According to the 18th-century historian Ludovico Antonio Muratori, rockets were used in the war between the Republics of Genoa and Venice at Chioggia in 1380. It is uncertain whether Muratori was correct in his interpretation, as the reference might also have been to bombard, but
Muratori is the source for the widespread claim that the earliest recorded European use of rocket artillery dates to 1380.
Jean Froissart had the idea of launching rockets through tubes, so that they could make more accurate flights. Froissart's idea is a forerunner of the modern Rocket-propelled grenade.
Konrad Kyeser described rockets in his famous military treatise Bellifortis around 1405.
Kyeser describes three types of rockets, swimming, free flying and captive.
Joanes de Fontana in Bellicorum instrumentorum liber described flying rockets in the shape of doves, running rockets in the shape of hares, and a large car driven by three rockets, as well as a large rocket torpedo with the head of a sea monster.
Later developments
In the mid-16th century, Conrad Haas wrote a book that described rocket technology that combined fireworks and weapons technologies. This manuscript was discovered in 1961, in the Sibiu public records. His work dealt with the theory of motion of multi-stage rockets, different fuel mixtures using liquid fuel, and introduced delta-shape fins and bell-shaped nozzles.The name Rocket comes from the Italian rocchetta, meaning "bobbin" or "little spindle", given due to the similarity in shape to the bobbin or spool used to hold the thread to be fed to a spinning wheel. The Italian term was adopted into German in the mid 16th century, by Leonhard Fronsperger in a book on rocket artillery published in 1557, using the spelling rogete, and by Conrad Haas as rackette; adoption into English dates to ca. 1610. Johann Schmidlap, a German fireworks maker, is believed to have experimented with staging in 1590.
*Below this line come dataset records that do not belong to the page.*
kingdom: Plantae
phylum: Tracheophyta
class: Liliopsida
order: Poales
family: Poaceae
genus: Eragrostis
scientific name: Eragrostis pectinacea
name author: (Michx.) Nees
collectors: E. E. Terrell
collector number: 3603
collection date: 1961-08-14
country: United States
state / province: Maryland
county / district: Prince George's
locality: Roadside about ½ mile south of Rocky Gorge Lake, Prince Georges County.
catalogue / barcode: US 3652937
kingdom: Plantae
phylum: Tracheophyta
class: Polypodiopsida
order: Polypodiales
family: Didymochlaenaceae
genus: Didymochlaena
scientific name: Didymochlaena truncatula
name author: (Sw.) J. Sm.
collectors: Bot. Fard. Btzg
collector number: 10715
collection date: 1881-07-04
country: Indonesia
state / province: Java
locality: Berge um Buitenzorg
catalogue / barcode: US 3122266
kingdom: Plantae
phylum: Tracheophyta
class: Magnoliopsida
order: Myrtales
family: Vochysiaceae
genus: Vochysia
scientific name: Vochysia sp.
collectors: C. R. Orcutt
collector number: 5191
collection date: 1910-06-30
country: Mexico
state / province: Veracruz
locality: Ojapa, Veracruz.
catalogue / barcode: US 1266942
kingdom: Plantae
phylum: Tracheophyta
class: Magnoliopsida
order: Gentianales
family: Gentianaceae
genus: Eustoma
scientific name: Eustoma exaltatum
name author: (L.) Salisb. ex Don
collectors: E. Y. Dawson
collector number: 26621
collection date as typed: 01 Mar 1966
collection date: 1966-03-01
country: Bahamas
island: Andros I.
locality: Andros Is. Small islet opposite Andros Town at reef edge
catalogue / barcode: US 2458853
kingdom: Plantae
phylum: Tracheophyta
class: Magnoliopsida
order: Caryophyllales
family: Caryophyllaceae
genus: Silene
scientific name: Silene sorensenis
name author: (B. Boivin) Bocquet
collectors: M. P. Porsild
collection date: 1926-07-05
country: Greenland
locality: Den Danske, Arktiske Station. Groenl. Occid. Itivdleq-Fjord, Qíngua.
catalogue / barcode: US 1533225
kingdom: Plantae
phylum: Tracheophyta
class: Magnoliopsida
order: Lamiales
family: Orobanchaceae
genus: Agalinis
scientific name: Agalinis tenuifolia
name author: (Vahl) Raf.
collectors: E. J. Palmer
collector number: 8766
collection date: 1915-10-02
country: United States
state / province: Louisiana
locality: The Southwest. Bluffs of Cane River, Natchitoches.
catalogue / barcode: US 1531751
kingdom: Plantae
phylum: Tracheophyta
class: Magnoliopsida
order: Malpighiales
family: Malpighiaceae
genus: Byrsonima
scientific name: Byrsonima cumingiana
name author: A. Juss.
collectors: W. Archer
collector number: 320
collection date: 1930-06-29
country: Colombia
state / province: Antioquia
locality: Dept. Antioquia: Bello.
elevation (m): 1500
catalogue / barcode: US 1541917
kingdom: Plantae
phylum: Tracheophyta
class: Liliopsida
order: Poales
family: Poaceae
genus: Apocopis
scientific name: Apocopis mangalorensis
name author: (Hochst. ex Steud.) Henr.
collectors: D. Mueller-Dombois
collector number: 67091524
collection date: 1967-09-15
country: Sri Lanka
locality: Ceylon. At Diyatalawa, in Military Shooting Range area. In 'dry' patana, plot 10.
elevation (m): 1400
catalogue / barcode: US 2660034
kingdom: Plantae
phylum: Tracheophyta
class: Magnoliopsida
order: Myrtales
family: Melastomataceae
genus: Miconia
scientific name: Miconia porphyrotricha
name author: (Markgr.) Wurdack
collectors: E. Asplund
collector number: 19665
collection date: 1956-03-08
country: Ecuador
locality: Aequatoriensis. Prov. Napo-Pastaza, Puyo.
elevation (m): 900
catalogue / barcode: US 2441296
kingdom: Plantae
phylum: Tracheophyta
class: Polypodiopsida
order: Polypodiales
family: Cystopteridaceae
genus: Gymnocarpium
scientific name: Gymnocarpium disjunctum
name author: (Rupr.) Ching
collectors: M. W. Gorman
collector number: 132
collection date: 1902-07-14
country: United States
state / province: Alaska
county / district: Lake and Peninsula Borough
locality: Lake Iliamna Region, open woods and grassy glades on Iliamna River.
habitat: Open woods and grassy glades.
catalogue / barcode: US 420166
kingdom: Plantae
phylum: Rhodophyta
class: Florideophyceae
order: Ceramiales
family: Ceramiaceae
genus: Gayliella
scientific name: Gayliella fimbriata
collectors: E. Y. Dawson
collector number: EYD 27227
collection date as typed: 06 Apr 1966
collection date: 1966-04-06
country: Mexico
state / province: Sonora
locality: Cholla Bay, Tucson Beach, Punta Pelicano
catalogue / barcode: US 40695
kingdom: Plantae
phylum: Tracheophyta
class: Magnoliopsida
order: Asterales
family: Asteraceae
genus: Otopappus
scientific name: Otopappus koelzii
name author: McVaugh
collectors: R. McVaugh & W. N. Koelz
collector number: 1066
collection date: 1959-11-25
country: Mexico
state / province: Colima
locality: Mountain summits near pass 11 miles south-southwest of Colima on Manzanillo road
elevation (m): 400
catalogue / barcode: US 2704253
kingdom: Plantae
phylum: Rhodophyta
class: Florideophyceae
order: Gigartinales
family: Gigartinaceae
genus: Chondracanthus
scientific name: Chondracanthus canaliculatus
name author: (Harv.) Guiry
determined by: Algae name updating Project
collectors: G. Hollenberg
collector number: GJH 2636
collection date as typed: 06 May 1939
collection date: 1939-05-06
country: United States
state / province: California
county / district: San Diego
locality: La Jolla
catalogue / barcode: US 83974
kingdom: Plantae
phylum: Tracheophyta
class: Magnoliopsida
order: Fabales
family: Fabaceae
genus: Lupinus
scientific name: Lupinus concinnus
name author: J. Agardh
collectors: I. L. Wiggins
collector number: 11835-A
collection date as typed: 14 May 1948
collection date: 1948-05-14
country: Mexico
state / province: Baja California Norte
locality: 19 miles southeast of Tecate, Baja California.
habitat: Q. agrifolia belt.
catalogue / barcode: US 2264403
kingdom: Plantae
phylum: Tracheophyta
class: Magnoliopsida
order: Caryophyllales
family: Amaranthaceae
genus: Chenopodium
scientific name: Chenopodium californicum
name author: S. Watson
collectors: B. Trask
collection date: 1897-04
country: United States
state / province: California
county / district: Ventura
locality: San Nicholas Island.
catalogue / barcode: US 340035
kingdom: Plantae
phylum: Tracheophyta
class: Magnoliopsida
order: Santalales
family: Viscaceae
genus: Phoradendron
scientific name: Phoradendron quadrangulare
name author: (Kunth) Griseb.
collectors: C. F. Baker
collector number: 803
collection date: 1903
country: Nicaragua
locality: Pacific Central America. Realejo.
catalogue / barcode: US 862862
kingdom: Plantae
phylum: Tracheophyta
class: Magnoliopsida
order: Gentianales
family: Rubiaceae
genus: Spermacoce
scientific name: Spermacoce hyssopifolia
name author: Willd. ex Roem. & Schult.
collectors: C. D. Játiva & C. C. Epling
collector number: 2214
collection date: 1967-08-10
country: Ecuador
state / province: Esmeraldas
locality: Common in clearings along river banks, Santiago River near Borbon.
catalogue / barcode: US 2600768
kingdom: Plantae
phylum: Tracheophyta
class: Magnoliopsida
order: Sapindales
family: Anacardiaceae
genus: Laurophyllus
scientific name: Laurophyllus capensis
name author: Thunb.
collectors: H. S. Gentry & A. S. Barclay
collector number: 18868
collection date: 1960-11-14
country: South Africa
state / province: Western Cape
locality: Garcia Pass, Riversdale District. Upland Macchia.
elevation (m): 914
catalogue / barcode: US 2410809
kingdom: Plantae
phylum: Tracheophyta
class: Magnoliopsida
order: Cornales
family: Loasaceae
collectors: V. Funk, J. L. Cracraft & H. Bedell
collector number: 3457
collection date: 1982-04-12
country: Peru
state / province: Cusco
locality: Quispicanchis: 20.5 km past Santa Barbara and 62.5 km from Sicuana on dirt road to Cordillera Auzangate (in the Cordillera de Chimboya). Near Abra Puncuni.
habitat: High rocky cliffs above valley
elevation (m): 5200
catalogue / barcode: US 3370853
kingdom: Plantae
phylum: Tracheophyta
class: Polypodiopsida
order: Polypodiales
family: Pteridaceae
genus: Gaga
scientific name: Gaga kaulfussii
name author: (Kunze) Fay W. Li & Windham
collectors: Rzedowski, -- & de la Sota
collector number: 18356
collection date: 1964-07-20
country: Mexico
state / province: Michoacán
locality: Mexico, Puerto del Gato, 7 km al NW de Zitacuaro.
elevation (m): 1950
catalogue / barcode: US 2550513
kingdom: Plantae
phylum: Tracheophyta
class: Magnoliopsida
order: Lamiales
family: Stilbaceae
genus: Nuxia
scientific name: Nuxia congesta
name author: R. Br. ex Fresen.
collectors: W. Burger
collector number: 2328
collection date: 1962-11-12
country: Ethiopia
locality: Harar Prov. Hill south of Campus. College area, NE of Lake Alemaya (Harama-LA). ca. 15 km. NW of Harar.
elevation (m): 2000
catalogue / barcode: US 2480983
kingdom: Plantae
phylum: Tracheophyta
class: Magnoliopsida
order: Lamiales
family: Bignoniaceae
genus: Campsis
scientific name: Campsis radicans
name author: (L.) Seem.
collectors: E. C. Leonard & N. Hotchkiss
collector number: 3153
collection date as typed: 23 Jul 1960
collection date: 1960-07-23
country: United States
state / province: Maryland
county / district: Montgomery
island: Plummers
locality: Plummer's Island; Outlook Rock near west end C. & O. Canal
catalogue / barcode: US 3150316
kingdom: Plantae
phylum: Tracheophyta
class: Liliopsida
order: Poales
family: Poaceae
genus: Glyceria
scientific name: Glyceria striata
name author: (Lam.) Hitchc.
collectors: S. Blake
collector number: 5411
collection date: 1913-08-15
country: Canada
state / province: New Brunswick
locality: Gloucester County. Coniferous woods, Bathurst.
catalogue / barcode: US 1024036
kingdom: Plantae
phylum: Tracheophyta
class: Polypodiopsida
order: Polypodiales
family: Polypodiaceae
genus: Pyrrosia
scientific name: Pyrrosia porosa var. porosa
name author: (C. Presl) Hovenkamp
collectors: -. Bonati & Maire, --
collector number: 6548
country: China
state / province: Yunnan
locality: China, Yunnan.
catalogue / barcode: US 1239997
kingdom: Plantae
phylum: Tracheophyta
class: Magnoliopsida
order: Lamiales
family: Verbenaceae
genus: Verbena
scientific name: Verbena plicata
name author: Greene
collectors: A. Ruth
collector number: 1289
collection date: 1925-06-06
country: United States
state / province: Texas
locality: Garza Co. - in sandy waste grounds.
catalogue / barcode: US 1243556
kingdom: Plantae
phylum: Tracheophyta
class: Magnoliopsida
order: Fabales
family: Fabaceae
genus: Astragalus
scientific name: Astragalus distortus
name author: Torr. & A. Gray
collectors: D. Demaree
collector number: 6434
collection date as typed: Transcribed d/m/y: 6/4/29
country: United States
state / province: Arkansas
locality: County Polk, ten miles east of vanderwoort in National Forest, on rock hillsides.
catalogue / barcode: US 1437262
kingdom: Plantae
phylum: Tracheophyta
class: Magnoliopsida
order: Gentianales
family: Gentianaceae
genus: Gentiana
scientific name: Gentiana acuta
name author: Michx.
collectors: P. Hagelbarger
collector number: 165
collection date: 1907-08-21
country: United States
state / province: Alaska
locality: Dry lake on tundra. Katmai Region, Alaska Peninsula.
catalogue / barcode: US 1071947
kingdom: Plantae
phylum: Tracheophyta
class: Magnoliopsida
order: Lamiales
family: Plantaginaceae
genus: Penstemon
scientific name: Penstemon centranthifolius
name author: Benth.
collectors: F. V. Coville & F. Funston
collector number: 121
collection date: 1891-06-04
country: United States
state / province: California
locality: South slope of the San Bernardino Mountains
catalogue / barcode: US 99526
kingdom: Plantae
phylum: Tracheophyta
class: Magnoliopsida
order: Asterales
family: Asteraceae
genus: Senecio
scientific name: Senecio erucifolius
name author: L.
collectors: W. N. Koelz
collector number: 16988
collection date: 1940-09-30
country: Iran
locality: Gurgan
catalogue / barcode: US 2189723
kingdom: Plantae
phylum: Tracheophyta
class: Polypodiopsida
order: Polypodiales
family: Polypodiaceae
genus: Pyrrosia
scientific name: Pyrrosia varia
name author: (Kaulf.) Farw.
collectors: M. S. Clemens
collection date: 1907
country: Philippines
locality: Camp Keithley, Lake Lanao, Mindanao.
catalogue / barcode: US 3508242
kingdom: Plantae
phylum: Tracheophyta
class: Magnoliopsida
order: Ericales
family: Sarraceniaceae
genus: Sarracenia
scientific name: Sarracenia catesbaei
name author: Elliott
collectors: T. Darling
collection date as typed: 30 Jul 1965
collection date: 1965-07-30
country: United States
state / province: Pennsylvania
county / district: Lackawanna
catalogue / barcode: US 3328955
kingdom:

Lagari Hasan Çelebi was a legendary Ottoman aviator who, according to an account written by Evliya Çelebi, made a successful crewed rocket flight. Evliya Çelebi purported that in 1633 Lagari launched in a 7-winged rocket using 50 okka of gunpowder from Sarayburnu, the point below Topkapı Palace in Istanbul.
"Artis Magnae Artilleriae pars prima", first printed in Amsterdam in 1650, was translated to French in 1651, German in 1676, English and Dutch in 1729 and Polish in 1963. For over two centuries, this work of Polish–Lithuanian Commonwealth nobleman Kazimierz Siemienowicz was used in Europe as a basic artillery manual. The book provided the standard designs for creating rockets, fireballs, and other pyrotechnic devices. It contained a large chapter on caliber, construction, production and properties of rockets, including multi-stage rockets, batteries of rockets, and rockets with delta wing stabilizers.
In his 1696 work, ‘The Making of Rockets. In two Parts. The First containing the Making of Rockets for the meanest Capacity. The other to make Rockets by a Duplicate Proposition, to 1,000 pound Weight or higher,’ Robert Anderson proposed constructing rockets out of "a piece of a Gun Barrel" whose metal casing is much stronger than pasteboard or wood.